Со слов Малышева, был он мужчина холостой, пенсион у него имелся приличный, и оба этих обстоятельства склоняли его к тому, чтобы посещать трактиры. «А что такого, могу себе позволить!» Пил он, опять же по его словам, «много, но умеренно». Как эти два противоположных понятия сочетались, мне, в мои тогда молодые годы, было неясно (это в дальнейшем я собственным опытом пришел к выводу, что если дело касается выпивки, то возможно все и в любых сочетаниях). В силу этой умеренности Малышев вел себя в питейных заведениях благопристойно, никаких конфузов и неприятностей ни с ним не случалось, ни он не учинял. Но вот в один из вечеров бес его попутал!
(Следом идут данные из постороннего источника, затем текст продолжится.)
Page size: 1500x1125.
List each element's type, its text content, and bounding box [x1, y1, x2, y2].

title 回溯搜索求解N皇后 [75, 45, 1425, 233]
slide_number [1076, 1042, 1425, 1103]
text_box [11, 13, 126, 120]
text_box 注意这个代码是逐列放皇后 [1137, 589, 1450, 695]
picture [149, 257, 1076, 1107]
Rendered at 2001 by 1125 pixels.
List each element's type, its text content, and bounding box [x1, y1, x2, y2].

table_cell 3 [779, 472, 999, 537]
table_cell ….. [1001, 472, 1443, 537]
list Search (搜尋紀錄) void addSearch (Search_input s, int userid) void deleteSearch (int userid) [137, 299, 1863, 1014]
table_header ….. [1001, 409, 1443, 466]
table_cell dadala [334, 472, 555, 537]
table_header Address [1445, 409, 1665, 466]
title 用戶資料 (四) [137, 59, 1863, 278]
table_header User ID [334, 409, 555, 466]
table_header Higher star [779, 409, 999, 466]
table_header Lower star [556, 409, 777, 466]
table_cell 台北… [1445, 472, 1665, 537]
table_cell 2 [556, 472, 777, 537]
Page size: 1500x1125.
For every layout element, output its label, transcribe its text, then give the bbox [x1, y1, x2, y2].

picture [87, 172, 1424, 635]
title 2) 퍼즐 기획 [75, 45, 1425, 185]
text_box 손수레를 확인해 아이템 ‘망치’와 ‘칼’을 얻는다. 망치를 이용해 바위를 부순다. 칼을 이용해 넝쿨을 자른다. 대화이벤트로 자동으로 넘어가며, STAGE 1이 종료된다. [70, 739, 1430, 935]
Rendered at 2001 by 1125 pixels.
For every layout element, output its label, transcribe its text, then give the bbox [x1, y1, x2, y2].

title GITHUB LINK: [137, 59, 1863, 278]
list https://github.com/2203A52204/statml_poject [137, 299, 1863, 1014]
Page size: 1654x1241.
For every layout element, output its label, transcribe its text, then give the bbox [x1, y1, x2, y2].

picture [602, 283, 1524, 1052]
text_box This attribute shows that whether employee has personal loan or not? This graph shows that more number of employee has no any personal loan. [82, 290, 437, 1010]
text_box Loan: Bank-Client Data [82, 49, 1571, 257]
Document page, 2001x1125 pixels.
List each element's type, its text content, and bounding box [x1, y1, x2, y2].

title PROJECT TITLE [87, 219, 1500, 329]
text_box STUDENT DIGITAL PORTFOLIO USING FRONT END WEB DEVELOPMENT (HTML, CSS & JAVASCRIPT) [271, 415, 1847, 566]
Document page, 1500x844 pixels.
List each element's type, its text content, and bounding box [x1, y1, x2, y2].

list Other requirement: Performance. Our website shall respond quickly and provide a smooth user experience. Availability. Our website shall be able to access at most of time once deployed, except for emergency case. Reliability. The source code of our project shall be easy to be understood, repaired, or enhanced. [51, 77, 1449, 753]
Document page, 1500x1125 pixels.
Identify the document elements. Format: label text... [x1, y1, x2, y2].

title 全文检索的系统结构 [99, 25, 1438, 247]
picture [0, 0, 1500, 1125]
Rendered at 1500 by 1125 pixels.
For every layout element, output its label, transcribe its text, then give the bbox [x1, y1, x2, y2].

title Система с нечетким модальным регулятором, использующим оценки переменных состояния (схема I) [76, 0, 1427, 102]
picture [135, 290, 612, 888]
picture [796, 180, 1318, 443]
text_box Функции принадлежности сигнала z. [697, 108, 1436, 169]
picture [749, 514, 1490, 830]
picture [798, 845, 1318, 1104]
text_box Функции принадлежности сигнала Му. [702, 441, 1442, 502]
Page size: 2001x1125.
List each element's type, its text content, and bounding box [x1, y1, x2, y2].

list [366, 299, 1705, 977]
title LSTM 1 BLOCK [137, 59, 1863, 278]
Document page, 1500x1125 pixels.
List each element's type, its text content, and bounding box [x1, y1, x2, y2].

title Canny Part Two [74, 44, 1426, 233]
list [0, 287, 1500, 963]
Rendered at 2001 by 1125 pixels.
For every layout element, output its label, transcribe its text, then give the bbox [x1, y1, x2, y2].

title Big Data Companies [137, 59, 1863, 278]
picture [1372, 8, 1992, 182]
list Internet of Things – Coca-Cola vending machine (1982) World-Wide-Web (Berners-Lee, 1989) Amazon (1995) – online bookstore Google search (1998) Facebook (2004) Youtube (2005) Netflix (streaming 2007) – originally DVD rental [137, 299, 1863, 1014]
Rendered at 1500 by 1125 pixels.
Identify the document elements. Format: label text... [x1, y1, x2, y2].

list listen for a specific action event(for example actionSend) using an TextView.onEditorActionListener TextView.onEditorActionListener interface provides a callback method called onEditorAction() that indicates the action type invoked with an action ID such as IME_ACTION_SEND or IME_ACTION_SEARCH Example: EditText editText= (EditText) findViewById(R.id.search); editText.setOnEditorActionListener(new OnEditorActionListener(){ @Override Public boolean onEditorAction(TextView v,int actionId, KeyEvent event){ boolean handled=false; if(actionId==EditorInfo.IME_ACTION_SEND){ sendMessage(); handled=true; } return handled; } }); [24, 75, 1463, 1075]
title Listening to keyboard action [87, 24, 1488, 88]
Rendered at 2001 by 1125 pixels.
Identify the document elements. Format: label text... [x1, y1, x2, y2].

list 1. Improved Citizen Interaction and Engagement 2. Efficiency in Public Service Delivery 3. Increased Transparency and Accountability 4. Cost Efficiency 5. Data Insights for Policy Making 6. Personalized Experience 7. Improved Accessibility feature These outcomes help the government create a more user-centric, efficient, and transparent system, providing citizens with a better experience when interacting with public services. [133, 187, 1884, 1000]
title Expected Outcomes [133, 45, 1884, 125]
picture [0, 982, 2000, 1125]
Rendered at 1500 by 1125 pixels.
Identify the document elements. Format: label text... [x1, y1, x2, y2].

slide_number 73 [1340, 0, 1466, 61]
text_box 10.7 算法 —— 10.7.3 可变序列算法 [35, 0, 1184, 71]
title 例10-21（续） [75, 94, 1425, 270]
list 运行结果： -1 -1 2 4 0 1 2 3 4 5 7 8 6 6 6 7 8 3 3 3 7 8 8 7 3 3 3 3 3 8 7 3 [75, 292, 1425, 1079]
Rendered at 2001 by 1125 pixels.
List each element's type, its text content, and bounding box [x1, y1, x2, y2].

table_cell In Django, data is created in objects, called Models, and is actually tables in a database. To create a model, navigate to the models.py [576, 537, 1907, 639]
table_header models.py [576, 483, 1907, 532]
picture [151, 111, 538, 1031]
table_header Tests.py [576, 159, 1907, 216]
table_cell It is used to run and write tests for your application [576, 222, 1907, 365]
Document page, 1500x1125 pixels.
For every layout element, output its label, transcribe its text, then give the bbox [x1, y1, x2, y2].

Вроде бы, как обычно, соблюдал он меру, но какая-то игривость, желание созорничать одолели его. И движимый ими, он украл из трактира полоскательную чашку.
Сдалась она вам! удивился я.
Бес попутал, со вздохом повторил он. Посему страдаю.
Эта полоскательная чашка, стоимостью жалкие пять копеек, да еще и надломленная к тому же, Малышеву была действительно ни к чему, он унес ее шутки ради, думая, что это смешно и весело. Но теперь приходилось ему не до смеха. Относительно кражи полоскательницы произведено дознание, и Малышев должен будет пойти под суд.
Я фыркнул.
Пустяковое же дело! Не в Сибирь же вас за пятикопеечное преступление!
Малышев покачал головой, отчего на лысине его проявлялись блики.
Не наказания я боюсь, а общественного порицания. Всю жизнь я служил беспорочно царю и Отечеству, без единого нарекания от начальства, а теперь что получится? Малышев вор? Стыд-то какой, прости Господи!
Сочувствую вам и вашему положению. Но почему вы ко мне с этим обратились? Чем я-то могу помочь?
Он посмотрел по сторонам, убедился, что никто не слышит (мой стол располагался в небольшом закутке за стоящим поперек канцелярии шкапом), и заговорщицки прошептал:
Прослышал я, что протокол о дознании сейчас у вас
Что-то не припомню ничего ни о каких полоскательных чашках.
А вы в не разобранных еще бумагах поищите-с, будьте так любезны.
И правда, бумаг на столе у меня было навалено порядочно, а точнее: беспорядочно, до многих руки еще не дошли. Из уважения к старому служаке я порылся в них.
Ах да! Вот-с. Я выудил из кипы один документ. Мне поручено сие дознание отослать по принадлежности.
Это в суд?
Да-с.
Малышев снова огляделся по сторонам и произнес еще более негромким шепотом:
А нельзя ли сие дознание истребить?
Я удивился и даже загородил локтем бумагу.
Это как же?
А вот так! Вы поймите, если дойдет до разбирательства, это такой удар будет по моей репутации. Я не переживу этого, я уже старый, сердце не выдержит такого позора. И все из-за полоскательницы! Допустимо ли, чтобы человек из-за несчастной полоскательницы погибал?
Это, разумеется, недопустимо, согласился я. Но как же истребить? Я не могу. Это преступление должности. За это и меня самого под суд.